Connect with us

Articles of 2004

April Heavyweight Title Wrap Up

Published

on

In the last fight of this mini Heavyweight tournament in the month of April, Vitali Klitschko stopped Corrie Sanders to capture the vacant WBC title. As it stands right now, there are four fighters who can go around claiming to be the Heavyweight Champ. The WBC is represented by Klitschko, the IBF by Chris Byrd, the WBA by John Ruiz, and the lightly regarded WBO by Lamon Brewster. Yes, we have four title holders but not a fighter who can claim to be The World Heavyweight Champion.

Being the Heavyweight Champ used to be the most prestigious honor in all of sports. Sadly, that isn't the case today. This topic has been beat to death over the last 6 or 7 months that some are bothered hearing it. That's just too bad. If you don't want to hear the truth, than cover your ears and stop watching Heavyweight boxing. The truth is that this division is awful. Downright awful! I watched all four fights with much hope and guarded enthusiasm. I was hoping to see one fighter stand out as the fighter who can really be something special or great. I didn't see him. There is not one Heavyweight in the World right now who can have the word great attached to his name when speaking of him. Vitali may be today's signature Heavyweight, but he hasn't approached greatness yet. Maybe in time, but not as of now.

Today, most point to the late 60's and 70's as being the Heavyweight Golden era. In order to get a true barometer on how good or bad an era was, it must be evaluated when it is complete. Nobody was saying during the so called Golden era as we were living through it how great it was. It's only in the context of looking back can we truly appreciate how many good/great fighters there were that actually fought each other. The 90's were also another great generation, and they weren't lauded at the time when we were living through them either.
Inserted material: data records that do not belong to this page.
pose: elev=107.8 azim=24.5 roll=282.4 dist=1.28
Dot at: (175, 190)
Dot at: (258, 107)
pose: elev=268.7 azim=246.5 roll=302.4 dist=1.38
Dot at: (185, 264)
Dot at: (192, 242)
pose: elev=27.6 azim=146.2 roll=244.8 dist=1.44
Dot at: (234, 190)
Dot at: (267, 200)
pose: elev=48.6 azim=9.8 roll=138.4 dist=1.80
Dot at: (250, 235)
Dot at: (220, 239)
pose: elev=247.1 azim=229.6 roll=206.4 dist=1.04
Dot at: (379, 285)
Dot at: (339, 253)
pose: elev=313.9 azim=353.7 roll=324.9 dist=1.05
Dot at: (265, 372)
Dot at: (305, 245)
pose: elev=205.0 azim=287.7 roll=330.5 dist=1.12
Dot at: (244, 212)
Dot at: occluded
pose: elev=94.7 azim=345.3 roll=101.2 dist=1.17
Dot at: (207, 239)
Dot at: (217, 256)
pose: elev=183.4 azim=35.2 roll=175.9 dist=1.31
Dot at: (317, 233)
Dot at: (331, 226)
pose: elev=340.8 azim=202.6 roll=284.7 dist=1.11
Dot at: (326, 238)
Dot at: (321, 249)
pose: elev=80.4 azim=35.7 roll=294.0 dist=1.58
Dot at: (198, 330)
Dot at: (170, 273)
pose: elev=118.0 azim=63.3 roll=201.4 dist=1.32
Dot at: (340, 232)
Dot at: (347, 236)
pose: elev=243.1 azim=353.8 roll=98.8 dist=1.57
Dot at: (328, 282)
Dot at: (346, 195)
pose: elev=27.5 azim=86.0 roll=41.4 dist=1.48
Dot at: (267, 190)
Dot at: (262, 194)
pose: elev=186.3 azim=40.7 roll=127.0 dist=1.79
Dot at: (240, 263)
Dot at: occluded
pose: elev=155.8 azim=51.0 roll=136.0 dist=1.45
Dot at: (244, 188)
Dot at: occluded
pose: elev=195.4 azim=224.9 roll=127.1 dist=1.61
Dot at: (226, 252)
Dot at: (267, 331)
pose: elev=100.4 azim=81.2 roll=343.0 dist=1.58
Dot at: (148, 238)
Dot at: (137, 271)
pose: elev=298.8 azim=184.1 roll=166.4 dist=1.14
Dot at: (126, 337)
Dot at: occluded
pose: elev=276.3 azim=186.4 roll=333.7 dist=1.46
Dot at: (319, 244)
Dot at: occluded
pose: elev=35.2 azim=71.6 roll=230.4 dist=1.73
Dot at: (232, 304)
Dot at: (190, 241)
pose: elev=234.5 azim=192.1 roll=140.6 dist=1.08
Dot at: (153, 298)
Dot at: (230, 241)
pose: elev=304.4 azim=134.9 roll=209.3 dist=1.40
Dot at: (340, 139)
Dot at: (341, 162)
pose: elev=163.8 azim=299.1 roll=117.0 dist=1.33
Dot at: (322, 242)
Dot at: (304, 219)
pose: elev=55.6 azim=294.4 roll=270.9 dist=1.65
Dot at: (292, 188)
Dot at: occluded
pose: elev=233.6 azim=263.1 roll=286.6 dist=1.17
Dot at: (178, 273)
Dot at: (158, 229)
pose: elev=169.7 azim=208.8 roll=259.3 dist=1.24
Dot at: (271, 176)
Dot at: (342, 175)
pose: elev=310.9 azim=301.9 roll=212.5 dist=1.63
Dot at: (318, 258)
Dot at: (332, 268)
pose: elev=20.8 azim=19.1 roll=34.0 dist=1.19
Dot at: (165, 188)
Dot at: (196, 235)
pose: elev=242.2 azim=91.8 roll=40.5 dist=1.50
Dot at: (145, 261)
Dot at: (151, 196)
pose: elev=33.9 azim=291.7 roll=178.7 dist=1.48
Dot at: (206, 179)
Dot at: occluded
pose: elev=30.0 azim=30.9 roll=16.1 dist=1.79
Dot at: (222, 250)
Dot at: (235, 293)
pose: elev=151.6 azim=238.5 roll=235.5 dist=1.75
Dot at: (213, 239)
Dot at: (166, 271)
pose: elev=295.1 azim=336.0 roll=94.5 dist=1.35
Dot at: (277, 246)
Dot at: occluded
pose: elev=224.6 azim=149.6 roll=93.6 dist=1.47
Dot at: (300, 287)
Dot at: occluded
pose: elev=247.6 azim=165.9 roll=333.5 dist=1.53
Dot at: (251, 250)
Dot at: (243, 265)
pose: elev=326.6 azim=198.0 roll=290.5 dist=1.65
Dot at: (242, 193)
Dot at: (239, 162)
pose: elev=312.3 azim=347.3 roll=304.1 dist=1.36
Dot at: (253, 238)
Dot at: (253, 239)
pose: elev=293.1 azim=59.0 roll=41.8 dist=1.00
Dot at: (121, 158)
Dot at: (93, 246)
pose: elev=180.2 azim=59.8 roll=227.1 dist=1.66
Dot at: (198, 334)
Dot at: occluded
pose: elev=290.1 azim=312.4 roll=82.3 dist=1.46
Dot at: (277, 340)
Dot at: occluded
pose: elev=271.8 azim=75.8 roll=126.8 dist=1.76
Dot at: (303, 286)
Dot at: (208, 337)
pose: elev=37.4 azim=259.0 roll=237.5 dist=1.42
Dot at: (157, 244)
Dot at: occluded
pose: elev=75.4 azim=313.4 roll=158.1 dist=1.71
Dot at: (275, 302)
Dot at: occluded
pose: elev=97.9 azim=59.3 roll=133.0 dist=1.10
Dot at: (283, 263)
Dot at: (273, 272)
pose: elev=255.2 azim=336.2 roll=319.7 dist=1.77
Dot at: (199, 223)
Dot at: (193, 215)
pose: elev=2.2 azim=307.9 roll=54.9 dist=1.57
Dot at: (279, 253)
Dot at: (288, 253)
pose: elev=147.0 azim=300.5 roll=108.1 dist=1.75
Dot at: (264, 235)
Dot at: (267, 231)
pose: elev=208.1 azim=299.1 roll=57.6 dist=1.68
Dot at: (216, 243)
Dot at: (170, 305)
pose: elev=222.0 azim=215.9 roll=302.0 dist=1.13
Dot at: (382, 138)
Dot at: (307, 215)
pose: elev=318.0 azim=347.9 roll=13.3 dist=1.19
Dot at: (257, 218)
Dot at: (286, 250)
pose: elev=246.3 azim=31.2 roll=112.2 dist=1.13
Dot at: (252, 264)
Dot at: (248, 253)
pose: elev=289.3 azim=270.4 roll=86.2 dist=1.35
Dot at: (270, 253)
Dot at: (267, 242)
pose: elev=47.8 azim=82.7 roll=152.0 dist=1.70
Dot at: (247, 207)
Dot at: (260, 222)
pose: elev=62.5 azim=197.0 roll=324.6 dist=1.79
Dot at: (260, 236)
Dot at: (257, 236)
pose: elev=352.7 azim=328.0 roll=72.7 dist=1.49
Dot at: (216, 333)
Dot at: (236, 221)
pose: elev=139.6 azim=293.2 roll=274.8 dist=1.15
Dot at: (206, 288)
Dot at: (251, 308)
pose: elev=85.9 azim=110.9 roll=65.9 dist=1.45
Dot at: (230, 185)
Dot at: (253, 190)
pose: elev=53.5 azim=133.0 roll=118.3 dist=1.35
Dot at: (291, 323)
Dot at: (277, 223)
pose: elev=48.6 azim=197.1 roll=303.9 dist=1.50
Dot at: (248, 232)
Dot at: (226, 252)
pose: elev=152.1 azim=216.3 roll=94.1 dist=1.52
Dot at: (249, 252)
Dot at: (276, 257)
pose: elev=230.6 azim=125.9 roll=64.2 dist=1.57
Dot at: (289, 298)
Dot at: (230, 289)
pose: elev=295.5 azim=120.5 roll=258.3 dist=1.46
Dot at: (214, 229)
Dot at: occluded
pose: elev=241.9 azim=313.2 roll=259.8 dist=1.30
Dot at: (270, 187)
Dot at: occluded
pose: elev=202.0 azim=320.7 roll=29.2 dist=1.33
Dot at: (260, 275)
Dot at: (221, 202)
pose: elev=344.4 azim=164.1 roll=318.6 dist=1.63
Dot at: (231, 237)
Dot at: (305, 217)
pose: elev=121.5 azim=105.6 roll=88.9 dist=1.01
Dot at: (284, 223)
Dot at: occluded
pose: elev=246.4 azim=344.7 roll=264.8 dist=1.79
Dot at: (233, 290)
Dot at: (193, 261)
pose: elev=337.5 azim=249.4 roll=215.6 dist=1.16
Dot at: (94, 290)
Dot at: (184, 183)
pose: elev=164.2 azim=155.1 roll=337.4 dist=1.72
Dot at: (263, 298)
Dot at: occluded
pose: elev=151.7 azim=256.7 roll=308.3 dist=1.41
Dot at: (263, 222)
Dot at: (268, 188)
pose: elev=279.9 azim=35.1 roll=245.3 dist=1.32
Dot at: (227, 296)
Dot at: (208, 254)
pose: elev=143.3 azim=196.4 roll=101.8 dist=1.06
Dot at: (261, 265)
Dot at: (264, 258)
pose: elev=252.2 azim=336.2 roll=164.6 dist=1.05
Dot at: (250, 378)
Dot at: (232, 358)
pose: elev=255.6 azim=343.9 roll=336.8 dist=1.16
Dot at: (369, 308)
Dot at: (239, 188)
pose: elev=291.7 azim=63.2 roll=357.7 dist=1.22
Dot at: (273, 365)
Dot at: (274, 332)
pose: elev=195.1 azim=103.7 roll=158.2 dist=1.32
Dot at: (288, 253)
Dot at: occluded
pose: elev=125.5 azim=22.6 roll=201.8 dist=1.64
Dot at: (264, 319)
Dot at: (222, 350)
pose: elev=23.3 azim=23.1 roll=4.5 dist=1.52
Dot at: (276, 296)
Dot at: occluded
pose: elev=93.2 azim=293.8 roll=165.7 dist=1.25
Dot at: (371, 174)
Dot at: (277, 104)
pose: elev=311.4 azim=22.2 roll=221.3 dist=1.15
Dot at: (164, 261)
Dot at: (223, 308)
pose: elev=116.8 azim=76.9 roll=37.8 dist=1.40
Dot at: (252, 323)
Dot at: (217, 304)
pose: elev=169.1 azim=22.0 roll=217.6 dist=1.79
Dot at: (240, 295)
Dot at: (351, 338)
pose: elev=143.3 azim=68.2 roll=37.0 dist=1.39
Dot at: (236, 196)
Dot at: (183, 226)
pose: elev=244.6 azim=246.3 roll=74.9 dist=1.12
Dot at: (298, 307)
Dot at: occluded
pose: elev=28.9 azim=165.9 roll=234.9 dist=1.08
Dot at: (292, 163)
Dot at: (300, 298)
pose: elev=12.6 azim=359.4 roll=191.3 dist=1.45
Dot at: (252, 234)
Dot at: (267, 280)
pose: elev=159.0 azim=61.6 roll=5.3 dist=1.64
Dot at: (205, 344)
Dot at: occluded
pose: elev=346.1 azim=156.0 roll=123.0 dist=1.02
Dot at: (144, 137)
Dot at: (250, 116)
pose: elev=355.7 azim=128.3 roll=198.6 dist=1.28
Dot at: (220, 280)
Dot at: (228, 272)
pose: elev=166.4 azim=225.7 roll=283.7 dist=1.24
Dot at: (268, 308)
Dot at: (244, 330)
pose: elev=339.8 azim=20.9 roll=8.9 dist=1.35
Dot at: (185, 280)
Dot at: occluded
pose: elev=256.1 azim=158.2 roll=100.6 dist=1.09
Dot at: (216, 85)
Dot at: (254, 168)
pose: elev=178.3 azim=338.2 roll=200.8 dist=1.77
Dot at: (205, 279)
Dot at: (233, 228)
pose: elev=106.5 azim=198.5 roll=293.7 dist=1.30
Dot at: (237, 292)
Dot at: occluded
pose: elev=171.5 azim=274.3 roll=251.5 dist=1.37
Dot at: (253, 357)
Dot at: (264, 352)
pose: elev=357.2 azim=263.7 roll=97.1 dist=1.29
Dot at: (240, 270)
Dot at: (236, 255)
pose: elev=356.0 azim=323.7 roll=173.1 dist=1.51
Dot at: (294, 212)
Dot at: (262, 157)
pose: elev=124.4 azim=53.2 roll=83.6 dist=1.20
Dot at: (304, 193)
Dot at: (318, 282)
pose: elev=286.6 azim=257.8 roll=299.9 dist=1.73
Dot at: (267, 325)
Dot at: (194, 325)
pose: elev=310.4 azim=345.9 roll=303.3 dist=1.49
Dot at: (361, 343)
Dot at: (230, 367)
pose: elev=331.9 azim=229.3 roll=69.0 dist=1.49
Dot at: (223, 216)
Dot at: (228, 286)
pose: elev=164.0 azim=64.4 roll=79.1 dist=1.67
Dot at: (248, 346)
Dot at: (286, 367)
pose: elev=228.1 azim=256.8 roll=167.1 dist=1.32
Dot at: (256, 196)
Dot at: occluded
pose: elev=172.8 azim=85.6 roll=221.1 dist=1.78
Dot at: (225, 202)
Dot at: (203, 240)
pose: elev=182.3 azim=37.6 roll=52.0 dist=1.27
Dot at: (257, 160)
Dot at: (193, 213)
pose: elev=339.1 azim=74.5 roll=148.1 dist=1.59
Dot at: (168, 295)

It's only now in the prism of looking back do we realize how good/great Holyfield, Lewis, Tyson and Bowe really were. However, as this division now stands there is only one fighter who has a chance to go on and possibly be remembered as a great and achieve greatness, Vitali Klitschko, and that is certainly nowhere close to being a given.

With the conclusion of four Heavyweight title fights in 14 days, Vitali Klitschko is the fighter most writers and fans believe is the top fighter in boxing's flagship division. I guess I pretty much agree with that sentiment too. However, what is that really saying? I wasn't impressed with the quality or skill level of fighting that I saw. Call me negative if you want, but I can only call it the way my eyes saw it. Klitschko showed us he may be the man as of right now, but if he were never to fight again it wouldn't be long before I would probably forget about him. That being said, he is not done adding to his legacy. I'm just speaking in the present tense. I'm not ruling out a long title reign for him, but I'm also not betting on it either.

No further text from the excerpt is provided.